Long term care for a dementia patient should include a good activity and therapy program to promote cognitive stimulation to promote quality of life. As no two people’s dementia is the same, we believe in providing personalised dementia support through our activities, and specifically memory-care activities, and caregiving.
With long term care for a dementia patient, there also comes many health challenges including frailty and medication management. Through no fault of their own, many caregivers are not able to provide this level of care at home.
How does long term care for dementia patients benefit the primary caregiver?
It significantly reduces stress and burden. It allows for optimal peace of mind and allows the individual to spend time with their loved one in their capacity as a family member and not a caregiver. It also brings the family dynamic back to its natural position, as it was intended, and relieves the primary caregiver of the weight of care giving.
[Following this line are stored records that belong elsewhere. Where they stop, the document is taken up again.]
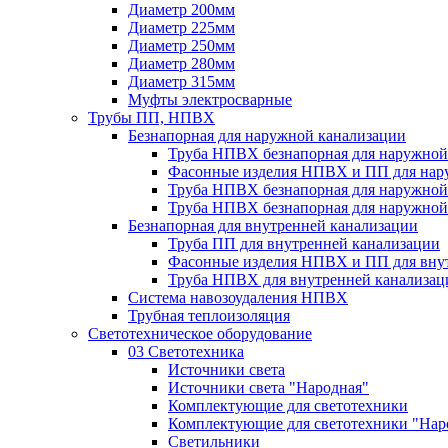
Диаметр 200мм
Диаметр 225мм
Диаметр 250мм
Диаметр 280мм
Диаметр 315мм
Муфты электросварные
Трубы ПП, НПВХ
Безнапорная для наружной канализации
Труба НПВХ безнапорная для наружной
Фасонные изделия НПВХ и ПП для нар
Труба НПВХ безнапорная для наружной
Труба НПВХ безнапорная для наружной
Безнапорная для внутренней канализации
Труба ПП для внутренней канализации
Фасонные изделия НПВХ и ПП для вну
Труба НПВХ для внутренней канализац
Система навозоудаления НПВХ
Трубная теплоизоляция
Светотехническое оборудование
03 Светотехника
Источники света
Источники света "Народная"
Комплектующие для светотехники
Комплектующие для светотехники "Нар
Светильники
It is wonderful watching families visit their loved ones at Livewell, they leave with the satisfaction of knowing their loved one will be well taken care of and looked after like family.
If someone is considering long term care for their loved one with dementia, what would you like them to know?
I think with my experience within this industry, my sincerest advice would be to firstly not let guilt envelope your thoughts to an extent where it is detrimental to your own care and that of your loved one.
It is far more easily said than done, however, the feeling of guilt is often unfounded, as the individual burdens themselves with thoughts of inadequacy and is driven by their duty to care for the individual suffering from dementia, themselves. Very often social and cultural traditions require this from us as children or family members.
Seeking long term care for a dementia patient is the best decision because it ensures the person receives the best professional care possible with subject-matter experts who understand the disease.